→ **Task instructions**
1. Rewrite the lines of the listing starting with the line with "and processing power." and going on through the line with "You may optionally", putting "compute capacity" in place of "processing power" and leaving everything else unchanged.
2. Write the next part of the text on the copying machine with a collating apparatus, picking up after its last sentence.

→ **Exercise text**

SUMMARY OF THE INVENTION

A copying machine including a collating apparatus comprises an automatic copying mode changing device for automatically changing a copying mode comprising at least one of a collation mode and a sorting or assortment mode during copying operation to a normal copying mode after a predetermined length of time upon completion of the copying operation, sheet sensor means provided in the collating apparatus for detecting presence of at least one copy sheet in any of bins of the collating apparatus and producing an output signal indicating the presence of the copy sheet in the bins, and control means operatively connected to the automatic copying mode changing device and the sheet sensor means to control the automatic copying mode changing device to be rendered inoperative in response to the output signal from the sheet sensor means until all of the copy sheets are removed from the bins.

In accordance with the present invention, in a copying machine equipped with a collator for distributing copy sheets fed thereto from a copying machine body into its multiple bins and, upon the lapse of a determined length of time after a copying operation, changing the copying mode from a collation mode or an assortment mode, which may have been selected in the use of the collator, automatically to a normal copying mode, there is provided a bin sheet sensor adapted to detect sheets in the bins of the collator and means for cancelling the automatic mode changing function when the bin sheet sensor detects a sheet or sheets, that is, when the bins of the collator are not entirely empty.

It is an object of the present invention to overcome a drawback inherent in a prior art copying machine with a collator having a function of changing the copying mode from a collation mode or an assortment mode, which may have employed for a first copying operation, automatically into a normal copying mode upon the lapse of a given time period after the first copying operation.

It is another object of the present invention to provide a copying machine with a collator having an automatic mode changing function and controllable such that, when the existing mode of operation is a collation mode or an assortment mode, this operating mode is prevented from being replaced automatically by a normal copying mode even after the lapse of a determined time period since the completion of the operation in the collation or assortment mode unless all of the copies are removed from the bins of the collator.

It is another object of the present invention to provide a generally improved copying machine having a collating apparatus.

Other objects, together with the foregoing, are attained in the embodiment described in the following description and illustrated in the accompanying drawing.

BRIEF DESCRIPTION OF THE DRAWING

FIG. 1 schematically shows a copying machine with a collator according to the present invention;

FIG. 2 shows in block diagram a control system associated with the copying machine;

FIG. 3 is a diagram of part of a key input control circuit included in the system of FIG. 2 which is in charge of mode selection; and

FIG. 4 is a flow chart demonstrating an automatic mode changing function according to the present invention.

DESCRIPTION OF THE PREFERRED EMBODIMENT

While the copying machine with the collating apparatus of the present invention is susceptible of numerous physical embodiments, depending upon the environment and requirements of use, substantial numbers of the herein shown and described embodiment have been made, tested and used, and all have performed in an eminently satisfactory manner.

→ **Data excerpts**
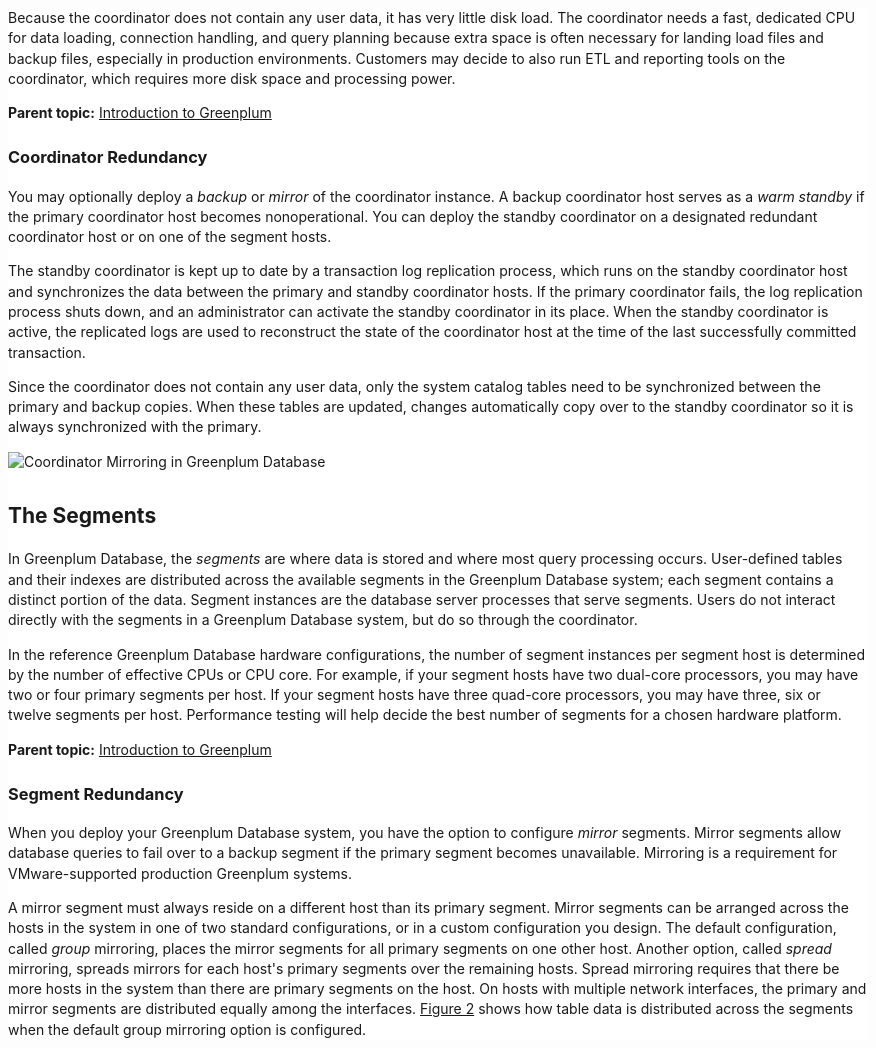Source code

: Because the coordinator does not contain any user data, it has very little disk load. The coordinator needs a fast, dedicated CPU for data loading, connection handling, and query planning because extra space is often necessary for landing load files and backup files, especially in production environments. Customers may decide to also run ETL and reporting tools on the coordinator, which requires more disk space and processing power.

**Parent topic:** [Introduction to Greenplum](preinstall_concepts.html)

### <a id="topic3"></a>Coordinator Redundancy 

You may optionally deploy a *backup* or *mirror* of the coordinator instance. A backup coordinator host serves as a *warm standby* if the primary coordinator host becomes nonoperational. You can deploy the standby coordinator on a designated redundant coordinator host or on one of the segment hosts.

The standby coordinator is kept up to date by a transaction log replication process, which runs on the standby coordinator host and synchronizes the data between the primary and standby coordinator hosts. If the primary coordinator fails, the log replication process shuts down, and an administrator can activate the standby coordinator in its place. When the standby coordinator is active, the replicated logs are used to reconstruct the state of the coordinator host at the time of the last successfully committed transaction.

Since the coordinator does not contain any user data, only the system catalog tables need to be synchronized between the primary and backup copies. When these tables are updated, changes automatically copy over to the standby coordinator so it is always synchronized with the primary.

![Coordinator Mirroring in Greenplum Database](graphics/standby_master.jpg "Coordinator Mirroring in Greenplum Database")

## <a id="topic4"></a>The Segments 

In Greenplum Database, the *segments* are where data is stored and where most query processing occurs. User-defined tables and their indexes are distributed across the available segments in the Greenplum Database system; each segment contains a distinct portion of the data. Segment instances are the database server processes that serve segments. Users do not interact directly with the segments in a Greenplum Database system, but do so through the coordinator.

In the reference Greenplum Database hardware configurations, the number of segment instances per segment host is determined by the number of effective CPUs or CPU core. For example, if your segment hosts have two dual-core processors, you may have two or four primary segments per host. If your segment hosts have three quad-core processors, you may have three, six or twelve segments per host. Performance testing will help decide the best number of segments for a chosen hardware platform.

**Parent topic:** [Introduction to Greenplum](preinstall_concepts.html)

### <a id="topic5"></a>Segment Redundancy 

When you deploy your Greenplum Database system, you have the option to configure *mirror* segments. Mirror segments allow database queries to fail over to a backup segment if the primary segment becomes unavailable. Mirroring is a requirement for VMware-supported production Greenplum systems.

A mirror segment must always reside on a different host than its primary segment. Mirror segments can be arranged across the hosts in the system in one of two standard configurations, or in a custom configuration you design. The default configuration, called *group* mirroring, places the mirror segments for all primary segments on one other host. Another option, called *spread* mirroring, spreads mirrors for each host's primary segments over the remaining hosts. Spread mirroring requires that there be more hosts in the system than there are primary segments on the host. On hosts with multiple network interfaces, the primary and mirror segments are distributed equally among the interfaces. [Figure 2](#jg163134) shows how table data is distributed across the segments when the default group mirroring option is configured.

→ **Numbered answers**
1.
: Because the coordinator does not contain any user data, it has very little disk load. The coordinator needs a fast, dedicated CPU for data loading, connection handling, and query planning because extra space is often necessary for landing load files and backup files, especially in production environments. Customers may decide to also run ETL and reporting tools on the coordinator, which requires more disk space and compute capacity.

**Parent topic:** [Introduction to Greenplum](preinstall_concepts.html)

### <a id="topic3"></a>Coordinator Redundancy 

You may optionally deploy a *backup* or *mirror* of the coordinator instance. A backup coordinator host serves as a *warm standby* if the primary coordinator host becomes nonoperational. You can deploy the standby coordinator on a designated redundant coordinator host or on one of the segment hosts.

2.
Referring to FIG. 1, the copying machine with a collator according to the present invention is made up of a copying machine body 1 and a collator 2 connected therewith.

In the copying machine body 1, feed rollers 4 supply sheets P one by one from a sheet cassette or a tray 3 in a well known manner. Then registration rollers 5 advance a sheet P fed thereto from the feed rollers 4 to a determined transfer station in timed relation with the movement of a toner image carried on a rotating photosensitive drum. At the transfer station, a transfer charger 7 transfers the toner image from the drum 6 onto the sheet P reached the transfer station. Charging, exposing and developing stations usually arranged around the drum 6 are omitted in FIG. 1 for the sake of simplicity.

The copy sheet P now carrying the toner image is advanced by a conveyor belt 8 to a fixing unit 9 and, there, has the toner image fixed thereon. From the fixing unit 9, the copy sheet P is driven by discharge rollers 10 as indicated by an arrow out of the copying machine body 1 and into the collator 2 with its imaged surface faced upward.

The collator 2 includes a sheet aligning section A, a feeder section B located below the aligning section A, a vertically reciprocatable deflecting unit C adapted to deliver copy sheets into selected bins, a conveyor section D supporting the deflector unit C while conveying copy sheets fed thereto from the sheet aligning section A or feeder section B to the deflector unit C, an array of sheet storage bins E positioned one upon another, and a motor M.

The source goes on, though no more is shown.